I reached around put his hand down, sternly told him "no!" I asked his older sisters to distract him... before we knew it we were moving again... 
And
I NEVER saw him
flip the bird
again.
  Ever!

for the most part 
choose not to curse.   
(I must confess, every once-in-a-RARE-while,
I may indulge, "for effect." 
But it NEVER sits right with ME.  
It doesn't feel good to ME
And I have never been impressed 
by the fancy four lettered words 
coming out of MY mouth.)

Now... I'd like to point out that;
  I am not offended by curse words.   
I have MANY friends who are quite comfortable letting every word imaginable fly in by presence, in CREATIVE combinations I'd never imagine... I LOVE these people dearly AND I am not uncomfortable in their presence... I appreciate that they feel comfortable around me to "be themselves" and do not feel they  have to "edit" themselves in my presence!!!  
I am ALWAYS honored by the fact they trust me enough to be real. 
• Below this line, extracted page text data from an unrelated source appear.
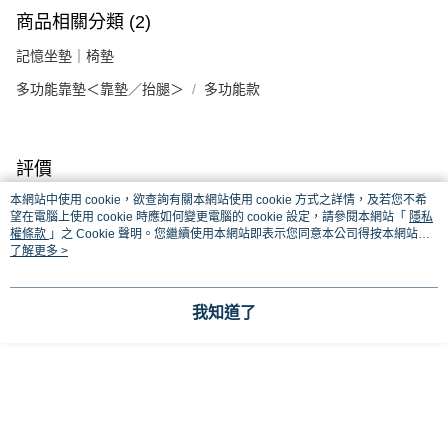
商品相關分類 (2)
記憶坐墊｜椅墊
多功能靠墊＜靠墊／抬腿＞
多功能款
評價
喜歡這個商品嗎？購買後給他一個好評吧
本網站中使用 cookie，欲查詢有關本網站使用 cookie 方式之詳情，及若您不希
望在電腦上使用 cookie 時應如何變更電腦的 cookie 設定，請參閱本網站「
隱私
權條款
」之 Cookie 聲明。您繼續使用本網站即表示您同意本公司得按本網站使
本分類熱銷
全站排行
用條款之 Cookie 聲明使用 cookie。
了解更多 >
我知道了
熱門標籤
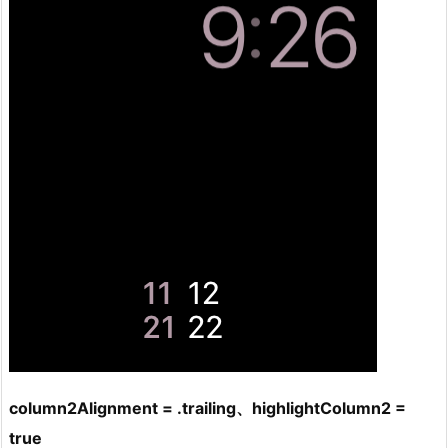
column2Alignment = .trailing、highlightColumn2 =
true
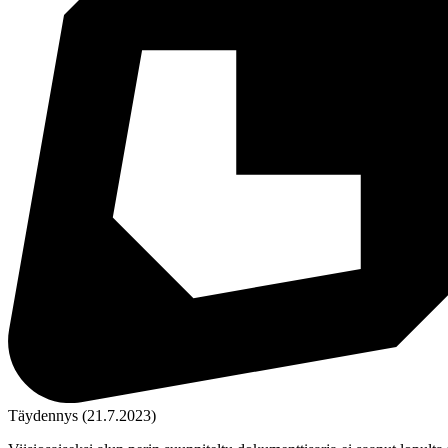
Täydennys (21.7.2023)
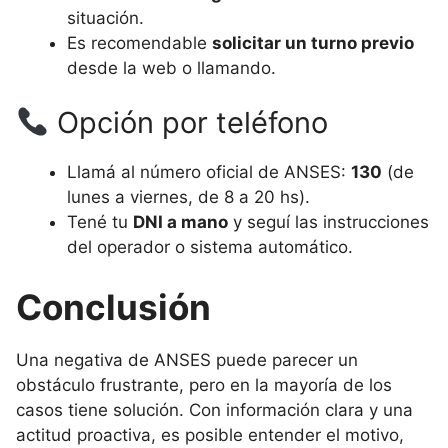
situación.
Es recomendable
solicitar un turno previo
desde la web o llamando.
Opción por teléfono
Llamá al número oficial de ANSES:
130
(de
lunes a viernes, de 8 a 20 hs).
Tené tu
DNI a mano
y seguí las instrucciones
del operador o sistema automático.
Conclusión
Una negativa de ANSES puede parecer un
obstáculo frustrante, pero en la mayoría de los
casos tiene solución. Con información clara y una
actitud proactiva, es posible entender el motivo,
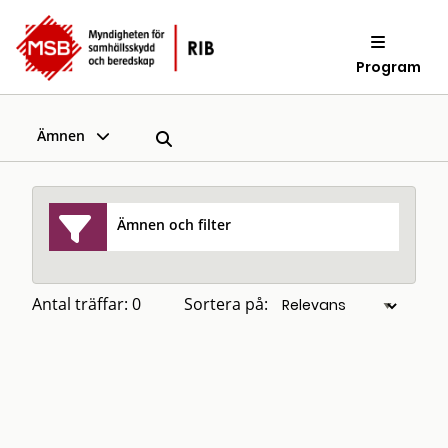
Program
Ämnen
Ämnen och filter
Antal träffar: 0
Sortera på:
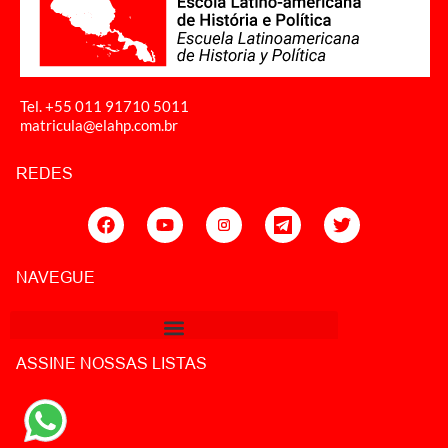
Tel. +55 011
91710 5011
matricula@elahp.com.br
REDES
NAVEGUE
ASSINE NOSSAS LISTAS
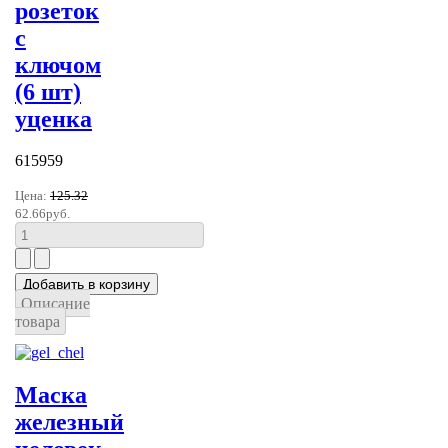
розеток
с
ключом
(6 шт)
уценка
615959
Цена:
125.32
62.66руб.
Описание
товара
Маска
железный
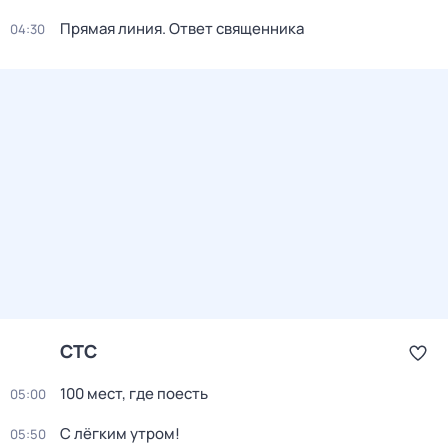
Прямая линия. Ответ священника
04:30
СТС
100 мест, гдe поеcть
05:00
С лёгким утром!
05:50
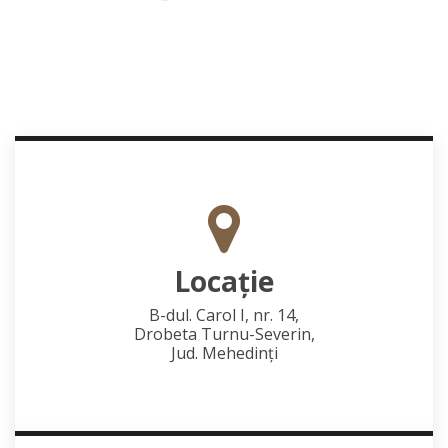
Locaţie
B-dul. Carol I, nr. 14,
Drobeta Turnu-Severin,
Jud. Mehedinţi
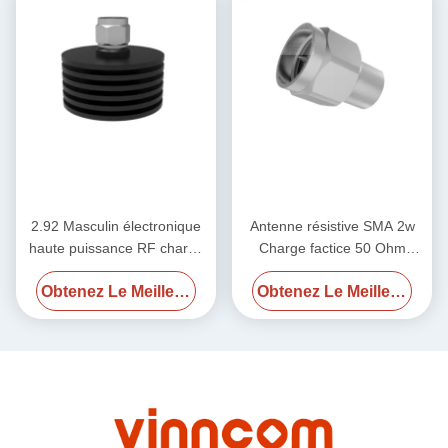
2.92 Masculin électronique
Antenne résistive SMA 2w
haute puissance RF charge
Charge factice 50 Ohm
factice 50 ohm DC-40GHz
2,4Male 50GHz
Obtenez Le Meilleur Prix
Obtenez Le Meilleur Prix
20W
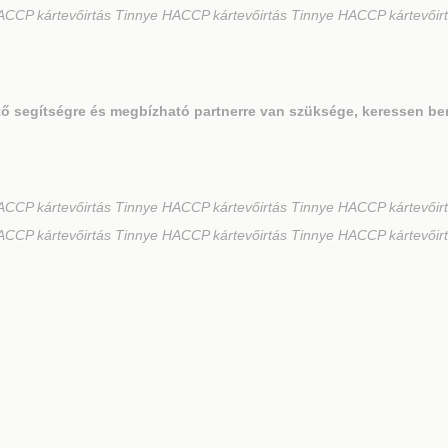
CCP kártevőirtás Tinnye HACCP kártevőirtás Tinnye HACCP kártevőir
ő segítségre és megbízható partnerre van szüksége, keressen be
CCP kártevőirtás Tinnye HACCP kártevőirtás Tinnye HACCP kártevőirt
CCP kártevőirtás Tinnye HACCP kártevőirtás Tinnye HACCP kártevőir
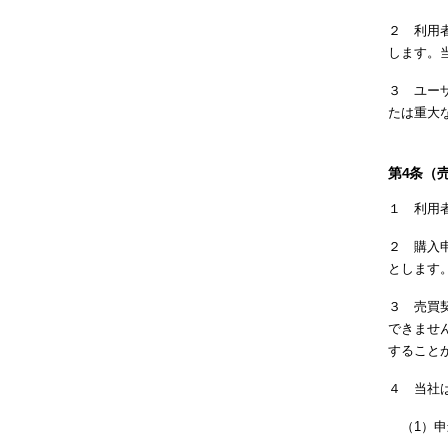
２ 利用
します。
３ ユー
たは重大
第4条（
１ 利用
２ 購入
とします
３ 売買
できませ
すること
４ 当社
（1）申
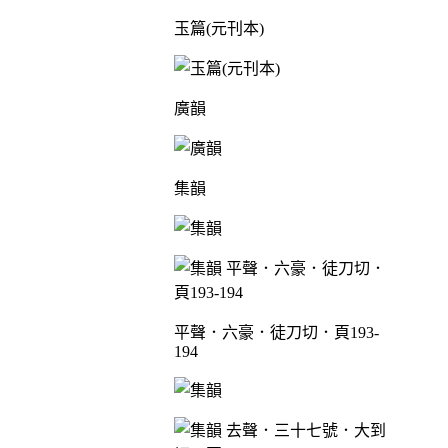
玉篇(元刊本)
廣韻
集韻
平聲．六豪．徒刀切．頁193-
194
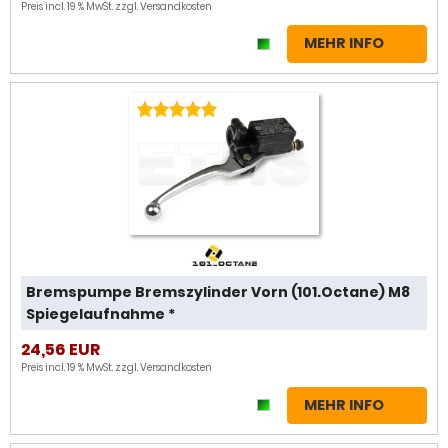
Preis incl. 19 % MwSt. zzgl.
Versandkosten
MEHR INFO
Bremspumpe Bremszylinder Vorn (101.Octane) M8
Spiegelaufnahme *
24,56 EUR
Preis incl. 19 % MwSt. zzgl.
Versandkosten
MEHR INFO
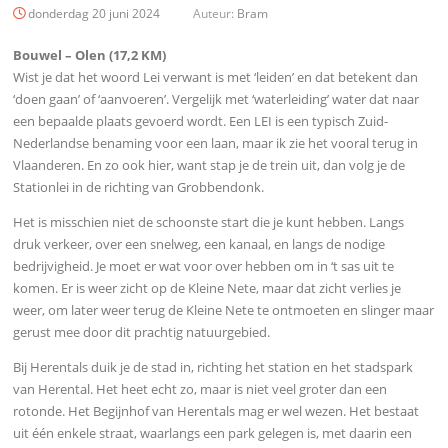
donderdag 20 juni 2024
Auteur:
Bram
Bouwel – Olen (17,2 KM)
Wist je dat het woord Lei verwant is met ‘leiden’ en dat betekent dan
‘doen gaan’ of ‘aanvoeren’. Vergelijk met ‘waterleiding’ water dat naar
een bepaalde plaats gevoerd wordt. Een LEI is een typisch Zuid-
Nederlandse benaming voor een laan, maar ik zie het vooral terug in
Vlaanderen. En zo ook hier, want stap je de trein uit, dan volg je de
Stationlei in de richting van Grobbendonk.
Het is misschien niet de schoonste start die je kunt hebben. Langs
druk verkeer, over een snelweg, een kanaal, en langs de nodige
bedrijvigheid. Je moet er wat voor over hebben om in ‘t sas uit te
komen. Er is weer zicht op de Kleine Nete, maar dat zicht verlies je
weer, om later weer terug de Kleine Nete te ontmoeten en slinger maar
gerust mee door dit prachtig natuurgebied.
Bij Herentals duik je de stad in, richting het station en het stadspark
van Herental. Het heet echt zo, maar is niet veel groter dan een
rotonde. Het Begijnhof van Herentals mag er wel wezen. Het bestaat
uit één enkele straat, waarlangs een park gelegen is, met daarin een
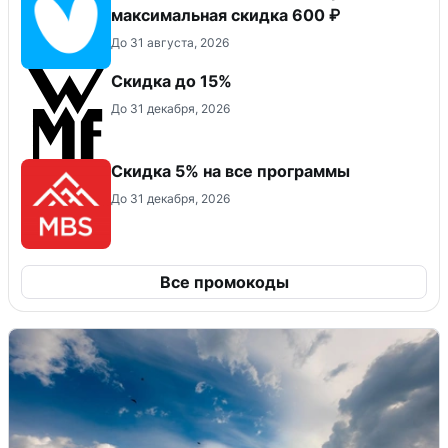
максимальная скидка 600 ₽
До 31 августа, 2026
Скидка до 15%
До 31 декабря, 2026
Скидка 5% на все программы
До 31 декабря, 2026
Все промокоды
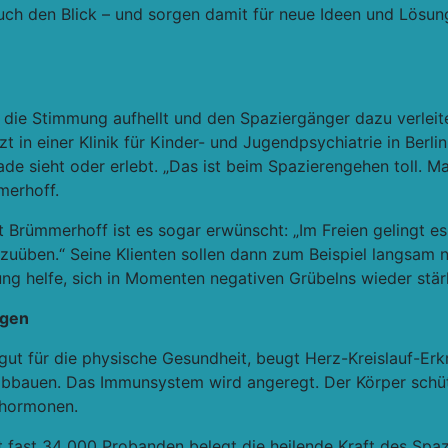
ch den Blick – und sorgen damit für
neue Ideen und Lösung
 die Stimmung aufhellt und den Spaziergänger dazu verleit
in einer Klinik für Kinder- und Jugendpsychiatrie in Berli
de sieht oder erlebt.
„Das ist beim Spazierengehen toll. M
merhoff.
zt Brümmerhoff ist es sogar erwünscht:
„Im Freien gelingt es
nzuüben.“
Seine Klienten sollen dann zum Beispiel langsam 
ng helfe, sich in Momenten negativen Grübelns wieder stärk
egen
gut für die physische Gesundheit, beugt
Herz-Kreislauf-Er
 abbauen. Das Immunsystem wird angeregt. Der Körper schü
shormonen
.
 fast 34 000 Probanden belegt die heilende Kraft des Spaz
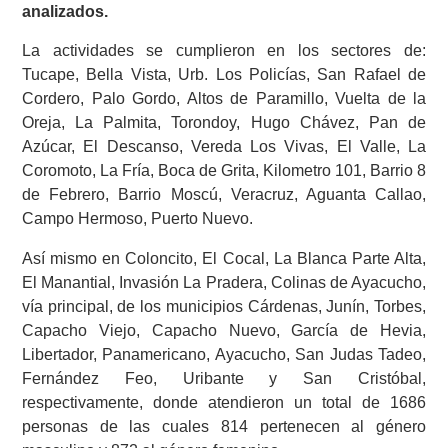
analizados.
La actividades se cumplieron en los sectores de:
Tucape, Bella Vista, Urb. Los Policías, San Rafael de
Cordero, Palo Gordo, Altos de Paramillo, Vuelta de la
Oreja, La Palmita, Torondoy, Hugo Chávez, Pan de
Azúcar, El Descanso, Vereda Los Vivas, El Valle, La
Coromoto, La Fría, Boca de Grita, Kilometro 101, Barrio 8
de Febrero, Barrio Moscú, Veracruz, Aguanta Callao,
Campo Hermoso, Puerto Nuevo.
Así mismo en Coloncito, El Cocal, La Blanca Parte Alta,
El Manantial, Invasión La Pradera, Colinas de Ayacucho,
vía principal, de los municipios Cárdenas, Junín, Torbes,
Capacho Viejo, Capacho Nuevo, García de Hevia,
Libertador, Panamericano, Ayacucho, San Judas Tadeo,
Fernández Feo, Uribante y San Cristóbal,
respectivamente, donde atendieron un total de 1686
personas de las cuales 814 pertenecen al género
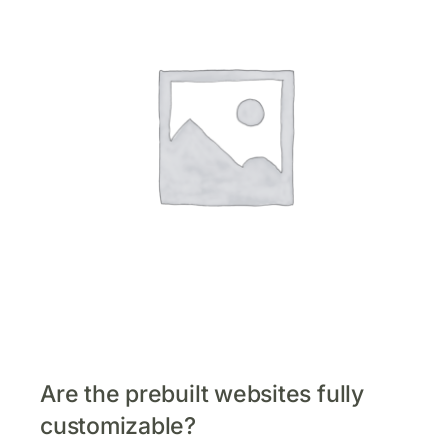
Are the prebuilt websites fully
customizable?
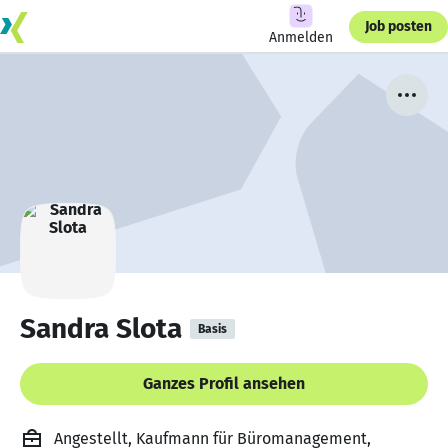
Job posten
Anmelden
Sandra Slota
Basis
Ganzes Profil ansehen
Angestellt, Kaufmann für Büromanagement,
I have in my lifetime been FAR MORE offended by numerous
"Why BLESS YOUR HEART!"-s  that I've gotten from church-y-people in church-y-circles where the "Bless your heart" people consider themselves "too holy" to allow "such words" to pass their lips, THAN I'VE EVER BEEN by "friendly" or heartfelt and un-edited "FU!" -s in "real" conversations with real (as opposed to plastic) people.  

I figure... what matters is the heart.  
Where is my heart while I am talking?!
Sometimes I'm even convicted 
by saying something seemingly harmless like 
"Oh fiddle sticks!" 
Because for ME what is important is where my heart is at!

For people offended by "cuss words" 
I'd like to challenge you to consider where your heart is at is, and what is your listener discerning in your message as you speak with-or-without cuss words?